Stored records
====================
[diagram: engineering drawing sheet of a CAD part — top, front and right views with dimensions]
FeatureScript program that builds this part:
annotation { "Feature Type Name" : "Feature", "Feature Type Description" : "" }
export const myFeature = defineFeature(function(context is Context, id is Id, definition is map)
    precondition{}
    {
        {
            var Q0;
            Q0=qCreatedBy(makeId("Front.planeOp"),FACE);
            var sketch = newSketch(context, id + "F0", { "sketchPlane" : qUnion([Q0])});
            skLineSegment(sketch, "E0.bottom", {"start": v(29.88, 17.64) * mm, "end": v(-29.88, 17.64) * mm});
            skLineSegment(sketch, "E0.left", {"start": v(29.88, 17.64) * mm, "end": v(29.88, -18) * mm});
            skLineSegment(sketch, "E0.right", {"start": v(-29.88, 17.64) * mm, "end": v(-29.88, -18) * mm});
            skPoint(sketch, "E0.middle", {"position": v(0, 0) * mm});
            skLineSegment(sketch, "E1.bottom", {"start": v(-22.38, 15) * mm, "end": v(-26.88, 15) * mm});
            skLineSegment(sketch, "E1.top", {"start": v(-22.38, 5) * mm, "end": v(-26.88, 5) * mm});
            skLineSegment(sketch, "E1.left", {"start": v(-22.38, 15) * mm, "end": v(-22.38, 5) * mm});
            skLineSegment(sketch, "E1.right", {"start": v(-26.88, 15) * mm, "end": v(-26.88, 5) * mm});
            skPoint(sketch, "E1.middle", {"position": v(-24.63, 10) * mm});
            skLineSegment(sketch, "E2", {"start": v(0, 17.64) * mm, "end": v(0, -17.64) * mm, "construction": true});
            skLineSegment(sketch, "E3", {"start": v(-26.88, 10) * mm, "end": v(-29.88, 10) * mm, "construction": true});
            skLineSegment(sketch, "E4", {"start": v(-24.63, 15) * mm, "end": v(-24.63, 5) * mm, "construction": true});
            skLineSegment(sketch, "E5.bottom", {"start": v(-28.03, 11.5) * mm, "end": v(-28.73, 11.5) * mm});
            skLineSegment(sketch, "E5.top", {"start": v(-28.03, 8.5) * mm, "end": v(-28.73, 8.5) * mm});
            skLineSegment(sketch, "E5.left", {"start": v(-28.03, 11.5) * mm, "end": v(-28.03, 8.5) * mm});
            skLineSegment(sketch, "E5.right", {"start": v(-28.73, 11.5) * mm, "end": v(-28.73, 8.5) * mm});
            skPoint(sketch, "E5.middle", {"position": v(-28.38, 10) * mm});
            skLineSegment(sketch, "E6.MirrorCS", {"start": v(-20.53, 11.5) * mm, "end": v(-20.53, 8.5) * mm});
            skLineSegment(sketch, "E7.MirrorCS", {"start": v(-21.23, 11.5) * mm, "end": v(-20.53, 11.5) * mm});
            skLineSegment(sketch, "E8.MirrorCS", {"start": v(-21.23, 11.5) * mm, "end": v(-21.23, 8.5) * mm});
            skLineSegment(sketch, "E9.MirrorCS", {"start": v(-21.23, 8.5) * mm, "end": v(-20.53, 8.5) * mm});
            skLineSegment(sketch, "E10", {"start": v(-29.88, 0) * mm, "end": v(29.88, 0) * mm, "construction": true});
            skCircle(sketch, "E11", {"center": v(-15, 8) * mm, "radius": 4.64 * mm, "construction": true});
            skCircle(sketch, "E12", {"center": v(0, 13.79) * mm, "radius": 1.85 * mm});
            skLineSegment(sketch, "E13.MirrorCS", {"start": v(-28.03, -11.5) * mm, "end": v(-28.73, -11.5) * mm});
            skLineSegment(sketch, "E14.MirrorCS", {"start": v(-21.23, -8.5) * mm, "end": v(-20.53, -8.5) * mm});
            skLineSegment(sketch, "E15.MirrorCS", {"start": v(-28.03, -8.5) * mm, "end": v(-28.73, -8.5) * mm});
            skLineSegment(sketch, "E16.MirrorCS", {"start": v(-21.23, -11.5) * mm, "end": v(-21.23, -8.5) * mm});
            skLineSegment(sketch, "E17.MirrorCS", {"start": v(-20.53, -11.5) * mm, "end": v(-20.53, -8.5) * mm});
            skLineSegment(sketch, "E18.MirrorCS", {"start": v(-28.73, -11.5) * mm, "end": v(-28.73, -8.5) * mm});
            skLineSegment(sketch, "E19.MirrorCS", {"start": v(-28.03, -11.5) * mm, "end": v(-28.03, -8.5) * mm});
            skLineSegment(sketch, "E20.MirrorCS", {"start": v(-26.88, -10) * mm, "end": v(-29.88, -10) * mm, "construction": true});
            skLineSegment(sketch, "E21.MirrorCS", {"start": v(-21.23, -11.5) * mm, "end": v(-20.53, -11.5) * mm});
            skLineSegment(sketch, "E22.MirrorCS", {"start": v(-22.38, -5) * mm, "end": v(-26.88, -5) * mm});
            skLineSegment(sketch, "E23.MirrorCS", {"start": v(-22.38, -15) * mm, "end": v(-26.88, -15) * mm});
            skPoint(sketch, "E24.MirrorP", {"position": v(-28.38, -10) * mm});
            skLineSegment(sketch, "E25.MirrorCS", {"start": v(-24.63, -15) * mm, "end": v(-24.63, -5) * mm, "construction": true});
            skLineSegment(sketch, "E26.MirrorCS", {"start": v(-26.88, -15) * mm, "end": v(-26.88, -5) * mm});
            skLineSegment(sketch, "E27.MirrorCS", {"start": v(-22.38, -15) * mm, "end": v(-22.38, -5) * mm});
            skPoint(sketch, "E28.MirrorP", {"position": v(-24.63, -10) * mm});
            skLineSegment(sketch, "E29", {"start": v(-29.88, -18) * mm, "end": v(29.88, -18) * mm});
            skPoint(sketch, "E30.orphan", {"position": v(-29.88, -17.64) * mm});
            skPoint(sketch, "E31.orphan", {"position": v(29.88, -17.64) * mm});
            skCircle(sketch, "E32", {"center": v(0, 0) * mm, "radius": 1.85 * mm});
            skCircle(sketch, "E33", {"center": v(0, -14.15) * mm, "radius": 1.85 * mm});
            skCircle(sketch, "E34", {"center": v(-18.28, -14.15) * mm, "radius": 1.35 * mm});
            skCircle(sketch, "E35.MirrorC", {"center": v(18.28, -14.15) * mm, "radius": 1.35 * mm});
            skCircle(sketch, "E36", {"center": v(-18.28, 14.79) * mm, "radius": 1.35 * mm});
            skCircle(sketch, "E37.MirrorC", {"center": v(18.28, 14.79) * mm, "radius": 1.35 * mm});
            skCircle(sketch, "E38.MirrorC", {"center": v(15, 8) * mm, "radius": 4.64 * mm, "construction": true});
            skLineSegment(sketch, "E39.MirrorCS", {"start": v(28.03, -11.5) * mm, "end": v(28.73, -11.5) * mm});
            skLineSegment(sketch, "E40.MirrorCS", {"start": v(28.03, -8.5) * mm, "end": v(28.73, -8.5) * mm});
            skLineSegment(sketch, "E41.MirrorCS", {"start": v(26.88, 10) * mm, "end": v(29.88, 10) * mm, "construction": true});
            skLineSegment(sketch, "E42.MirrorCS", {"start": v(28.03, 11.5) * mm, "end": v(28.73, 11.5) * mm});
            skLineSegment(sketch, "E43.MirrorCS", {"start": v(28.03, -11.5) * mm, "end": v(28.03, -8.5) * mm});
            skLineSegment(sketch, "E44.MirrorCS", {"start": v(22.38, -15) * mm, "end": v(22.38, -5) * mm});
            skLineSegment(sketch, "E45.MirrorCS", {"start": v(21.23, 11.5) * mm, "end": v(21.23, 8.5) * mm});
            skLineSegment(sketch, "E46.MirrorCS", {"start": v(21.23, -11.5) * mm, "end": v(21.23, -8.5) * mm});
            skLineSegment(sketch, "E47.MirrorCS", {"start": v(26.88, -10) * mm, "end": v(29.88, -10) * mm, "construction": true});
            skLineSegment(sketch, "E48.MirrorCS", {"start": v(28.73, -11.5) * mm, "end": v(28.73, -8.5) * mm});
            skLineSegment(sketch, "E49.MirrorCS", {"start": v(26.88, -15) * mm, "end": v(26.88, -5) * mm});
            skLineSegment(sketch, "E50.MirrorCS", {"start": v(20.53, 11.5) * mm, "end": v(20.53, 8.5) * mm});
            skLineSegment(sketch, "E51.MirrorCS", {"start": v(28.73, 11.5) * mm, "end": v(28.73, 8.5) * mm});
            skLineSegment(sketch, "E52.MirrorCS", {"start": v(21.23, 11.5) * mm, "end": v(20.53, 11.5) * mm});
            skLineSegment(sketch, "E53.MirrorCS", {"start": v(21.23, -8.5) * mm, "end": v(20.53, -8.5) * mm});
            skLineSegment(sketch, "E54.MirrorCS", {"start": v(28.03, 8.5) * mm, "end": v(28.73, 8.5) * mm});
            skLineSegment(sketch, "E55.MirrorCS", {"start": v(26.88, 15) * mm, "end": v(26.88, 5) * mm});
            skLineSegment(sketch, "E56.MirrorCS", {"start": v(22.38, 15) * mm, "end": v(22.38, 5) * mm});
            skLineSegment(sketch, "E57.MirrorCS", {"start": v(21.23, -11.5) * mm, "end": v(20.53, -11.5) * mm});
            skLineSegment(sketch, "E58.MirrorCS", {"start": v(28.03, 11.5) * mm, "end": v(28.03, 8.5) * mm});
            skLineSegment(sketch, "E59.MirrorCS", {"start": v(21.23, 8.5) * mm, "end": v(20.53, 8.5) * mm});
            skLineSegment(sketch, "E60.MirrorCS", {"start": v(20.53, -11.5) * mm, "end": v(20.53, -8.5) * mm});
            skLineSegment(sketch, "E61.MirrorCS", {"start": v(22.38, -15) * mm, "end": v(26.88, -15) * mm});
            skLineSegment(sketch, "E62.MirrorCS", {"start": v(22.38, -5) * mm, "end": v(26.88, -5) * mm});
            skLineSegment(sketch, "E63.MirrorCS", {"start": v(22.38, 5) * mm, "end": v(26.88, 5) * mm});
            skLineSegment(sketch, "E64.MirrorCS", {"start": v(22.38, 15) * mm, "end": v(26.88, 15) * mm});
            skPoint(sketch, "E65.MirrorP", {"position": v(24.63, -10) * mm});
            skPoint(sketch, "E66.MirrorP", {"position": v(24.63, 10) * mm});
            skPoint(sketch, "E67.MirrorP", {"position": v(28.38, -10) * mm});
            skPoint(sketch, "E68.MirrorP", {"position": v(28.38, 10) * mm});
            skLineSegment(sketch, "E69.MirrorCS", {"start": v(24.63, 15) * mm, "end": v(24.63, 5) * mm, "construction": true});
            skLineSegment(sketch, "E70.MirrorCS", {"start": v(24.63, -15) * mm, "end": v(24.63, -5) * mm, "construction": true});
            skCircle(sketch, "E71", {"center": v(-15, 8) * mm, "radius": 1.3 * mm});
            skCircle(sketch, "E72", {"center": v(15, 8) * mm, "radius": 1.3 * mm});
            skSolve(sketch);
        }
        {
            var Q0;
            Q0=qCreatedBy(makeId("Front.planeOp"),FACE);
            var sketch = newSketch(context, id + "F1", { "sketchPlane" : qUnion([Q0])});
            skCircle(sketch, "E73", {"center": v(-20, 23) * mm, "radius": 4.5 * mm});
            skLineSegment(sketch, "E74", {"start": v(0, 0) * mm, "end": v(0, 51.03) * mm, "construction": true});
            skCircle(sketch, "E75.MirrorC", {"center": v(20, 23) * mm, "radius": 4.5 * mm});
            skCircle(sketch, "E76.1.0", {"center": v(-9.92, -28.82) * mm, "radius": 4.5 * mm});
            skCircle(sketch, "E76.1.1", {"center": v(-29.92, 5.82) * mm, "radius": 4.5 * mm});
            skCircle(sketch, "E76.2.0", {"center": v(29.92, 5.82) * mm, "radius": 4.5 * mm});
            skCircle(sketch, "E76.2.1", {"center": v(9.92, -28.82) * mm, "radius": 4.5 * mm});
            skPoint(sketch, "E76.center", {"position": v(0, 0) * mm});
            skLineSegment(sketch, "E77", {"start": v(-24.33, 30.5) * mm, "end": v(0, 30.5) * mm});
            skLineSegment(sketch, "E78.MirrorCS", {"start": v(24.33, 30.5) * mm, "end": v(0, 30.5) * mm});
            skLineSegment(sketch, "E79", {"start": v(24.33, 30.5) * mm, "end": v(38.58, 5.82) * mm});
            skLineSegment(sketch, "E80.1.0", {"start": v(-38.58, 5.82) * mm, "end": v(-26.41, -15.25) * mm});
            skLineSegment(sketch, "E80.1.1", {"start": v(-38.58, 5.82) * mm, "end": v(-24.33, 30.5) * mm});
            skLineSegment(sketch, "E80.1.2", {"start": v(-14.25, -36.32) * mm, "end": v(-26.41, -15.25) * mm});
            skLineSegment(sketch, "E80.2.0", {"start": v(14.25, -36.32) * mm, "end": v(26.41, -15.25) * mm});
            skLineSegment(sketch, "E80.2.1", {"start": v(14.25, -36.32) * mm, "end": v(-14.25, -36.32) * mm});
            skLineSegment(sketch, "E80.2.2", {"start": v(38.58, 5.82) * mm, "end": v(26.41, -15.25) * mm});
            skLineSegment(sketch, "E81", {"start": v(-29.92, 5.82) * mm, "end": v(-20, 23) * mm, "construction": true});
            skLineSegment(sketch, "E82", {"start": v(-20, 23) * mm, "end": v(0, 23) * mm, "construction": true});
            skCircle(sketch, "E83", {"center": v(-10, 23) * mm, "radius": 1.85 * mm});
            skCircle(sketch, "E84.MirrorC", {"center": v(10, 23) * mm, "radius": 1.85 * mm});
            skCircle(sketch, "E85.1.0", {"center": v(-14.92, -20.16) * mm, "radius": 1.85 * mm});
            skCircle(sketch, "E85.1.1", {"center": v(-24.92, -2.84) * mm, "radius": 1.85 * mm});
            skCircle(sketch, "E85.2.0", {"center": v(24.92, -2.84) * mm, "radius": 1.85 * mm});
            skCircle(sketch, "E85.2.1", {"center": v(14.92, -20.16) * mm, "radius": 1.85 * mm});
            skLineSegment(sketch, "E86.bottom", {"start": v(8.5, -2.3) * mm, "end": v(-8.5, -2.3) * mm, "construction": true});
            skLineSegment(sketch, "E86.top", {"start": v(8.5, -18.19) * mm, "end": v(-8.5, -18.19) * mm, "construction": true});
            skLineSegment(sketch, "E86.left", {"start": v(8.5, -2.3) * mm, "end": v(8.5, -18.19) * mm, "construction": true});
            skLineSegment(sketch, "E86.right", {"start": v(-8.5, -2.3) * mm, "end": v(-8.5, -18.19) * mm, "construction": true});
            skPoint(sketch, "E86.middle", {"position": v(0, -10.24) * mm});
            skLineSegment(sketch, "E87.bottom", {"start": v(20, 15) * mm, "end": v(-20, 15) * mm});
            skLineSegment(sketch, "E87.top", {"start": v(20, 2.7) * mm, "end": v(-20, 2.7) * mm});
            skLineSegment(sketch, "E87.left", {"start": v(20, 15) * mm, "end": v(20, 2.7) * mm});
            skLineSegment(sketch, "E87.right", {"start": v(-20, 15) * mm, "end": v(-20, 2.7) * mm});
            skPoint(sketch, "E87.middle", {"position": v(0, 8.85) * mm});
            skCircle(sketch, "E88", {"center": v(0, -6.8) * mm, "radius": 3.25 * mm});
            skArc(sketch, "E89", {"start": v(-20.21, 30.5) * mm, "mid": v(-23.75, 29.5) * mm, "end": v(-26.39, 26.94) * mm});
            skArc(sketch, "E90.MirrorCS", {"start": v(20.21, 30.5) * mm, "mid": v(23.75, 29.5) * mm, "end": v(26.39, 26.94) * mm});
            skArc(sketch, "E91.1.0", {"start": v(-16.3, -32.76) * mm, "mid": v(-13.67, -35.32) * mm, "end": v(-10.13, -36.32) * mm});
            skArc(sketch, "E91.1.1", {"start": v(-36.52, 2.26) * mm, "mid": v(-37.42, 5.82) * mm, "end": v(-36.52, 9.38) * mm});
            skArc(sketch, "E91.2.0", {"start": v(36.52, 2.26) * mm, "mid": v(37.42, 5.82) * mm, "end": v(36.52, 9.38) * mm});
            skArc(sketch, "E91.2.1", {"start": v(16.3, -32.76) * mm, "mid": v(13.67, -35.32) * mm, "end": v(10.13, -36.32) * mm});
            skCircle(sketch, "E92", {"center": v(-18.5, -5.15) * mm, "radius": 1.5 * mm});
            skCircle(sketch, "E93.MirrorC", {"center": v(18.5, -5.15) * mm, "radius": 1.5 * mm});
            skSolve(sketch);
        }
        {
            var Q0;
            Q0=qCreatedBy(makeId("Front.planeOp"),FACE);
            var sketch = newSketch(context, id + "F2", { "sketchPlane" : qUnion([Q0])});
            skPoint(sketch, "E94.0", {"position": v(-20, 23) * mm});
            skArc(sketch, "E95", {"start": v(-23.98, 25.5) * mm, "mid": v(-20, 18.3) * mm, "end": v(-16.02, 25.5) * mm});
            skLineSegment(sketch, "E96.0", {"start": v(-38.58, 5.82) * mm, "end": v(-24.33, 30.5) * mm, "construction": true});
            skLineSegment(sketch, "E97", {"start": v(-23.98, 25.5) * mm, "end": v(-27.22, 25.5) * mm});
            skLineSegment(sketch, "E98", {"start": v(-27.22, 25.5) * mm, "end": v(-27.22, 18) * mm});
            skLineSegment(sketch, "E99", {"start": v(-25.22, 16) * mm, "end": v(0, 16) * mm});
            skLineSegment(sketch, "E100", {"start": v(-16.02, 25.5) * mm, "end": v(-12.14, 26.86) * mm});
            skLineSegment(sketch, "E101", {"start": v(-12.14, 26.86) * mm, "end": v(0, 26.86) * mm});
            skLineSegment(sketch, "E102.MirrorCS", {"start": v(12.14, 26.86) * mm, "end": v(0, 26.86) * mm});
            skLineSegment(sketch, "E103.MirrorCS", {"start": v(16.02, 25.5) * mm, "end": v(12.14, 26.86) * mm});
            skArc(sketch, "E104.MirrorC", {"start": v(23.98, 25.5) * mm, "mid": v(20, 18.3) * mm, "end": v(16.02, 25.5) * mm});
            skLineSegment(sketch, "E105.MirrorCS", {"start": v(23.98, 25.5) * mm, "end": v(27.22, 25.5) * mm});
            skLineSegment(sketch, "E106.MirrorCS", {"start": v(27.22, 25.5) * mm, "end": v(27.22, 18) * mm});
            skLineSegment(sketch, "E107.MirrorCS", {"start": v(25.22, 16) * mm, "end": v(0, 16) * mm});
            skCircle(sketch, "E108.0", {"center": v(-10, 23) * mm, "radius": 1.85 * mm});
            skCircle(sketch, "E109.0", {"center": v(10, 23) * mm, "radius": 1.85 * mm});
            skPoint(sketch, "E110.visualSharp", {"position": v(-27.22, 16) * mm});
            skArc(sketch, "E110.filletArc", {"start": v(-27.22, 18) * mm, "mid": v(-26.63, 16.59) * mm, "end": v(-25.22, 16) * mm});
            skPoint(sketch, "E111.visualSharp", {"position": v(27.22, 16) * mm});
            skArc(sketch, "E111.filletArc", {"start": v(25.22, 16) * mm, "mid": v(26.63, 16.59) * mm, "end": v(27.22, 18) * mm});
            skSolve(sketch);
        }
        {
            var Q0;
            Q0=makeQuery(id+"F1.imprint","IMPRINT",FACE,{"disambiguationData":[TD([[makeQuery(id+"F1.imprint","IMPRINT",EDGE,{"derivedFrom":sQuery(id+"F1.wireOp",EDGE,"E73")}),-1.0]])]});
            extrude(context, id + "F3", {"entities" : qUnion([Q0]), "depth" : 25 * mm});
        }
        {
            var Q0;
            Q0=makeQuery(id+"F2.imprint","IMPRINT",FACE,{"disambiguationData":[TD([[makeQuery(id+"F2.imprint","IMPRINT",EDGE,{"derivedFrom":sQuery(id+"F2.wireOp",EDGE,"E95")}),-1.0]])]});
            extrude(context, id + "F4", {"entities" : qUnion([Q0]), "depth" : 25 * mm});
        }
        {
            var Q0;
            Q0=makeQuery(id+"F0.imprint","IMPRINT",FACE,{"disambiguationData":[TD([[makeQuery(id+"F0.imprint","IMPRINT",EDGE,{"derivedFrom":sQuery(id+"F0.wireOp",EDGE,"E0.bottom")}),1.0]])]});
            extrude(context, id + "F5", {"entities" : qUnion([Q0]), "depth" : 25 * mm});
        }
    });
====================
# Set exercise:
Extract the lines of the rows above exactly as they stand, starting at the first line of the rows and ending at the line that contains "v(0, 17.64) *", with both of those lines included.

# Exercise answer:
[diagram: engineering drawing sheet of a CAD part — top, front and right views with dimensions]
FeatureScript program that builds this part:
annotation { "Feature Type Name" : "Feature", "Feature Type Description" : "" }
export const myFeature = defineFeature(function(context is Context, id is Id, definition is map)
    precondition{}
    {
        {
            var Q0;
            Q0=qCreatedBy(makeId("Front.planeOp"),FACE);
            var sketch = newSketch(context, id + "F0", { "sketchPlane" : qUnion([Q0])});
            skLineSegment(sketch, "E0.bottom", {"start": v(29.88, 17.64) * mm, "end": v(-29.88, 17.64) * mm});
            skLineSegment(sketch, "E0.left", {"start": v(29.88, 17.64) * mm, "end": v(29.88, -18) * mm});
            skLineSegment(sketch, "E0.right", {"start": v(-29.88, 17.64) * mm, "end": v(-29.88, -18) * mm});
            skPoint(sketch, "E0.middle", {"position": v(0, 0) * mm});
            skLineSegment(sketch, "E1.bottom", {"start": v(-22.38, 15) * mm, "end": v(-26.88, 15) * mm});
            skLineSegment(sketch, "E1.top", {"start": v(-22.38, 5) * mm, "end": v(-26.88, 5) * mm});
            skLineSegment(sketch, "E1.left", {"start": v(-22.38, 15) * mm, "end": v(-22.38, 5) * mm});
            skLineSegment(sketch, "E1.right", {"start": v(-26.88, 15) * mm, "end": v(-26.88, 5) * mm});
            skPoint(sketch, "E1.middle", {"position": v(-24.63, 10) * mm});
            skLineSegment(sketch, "E2", {"start": v(0, 17.64) * mm, "end": v(0, -17.64) * mm, "construction": true});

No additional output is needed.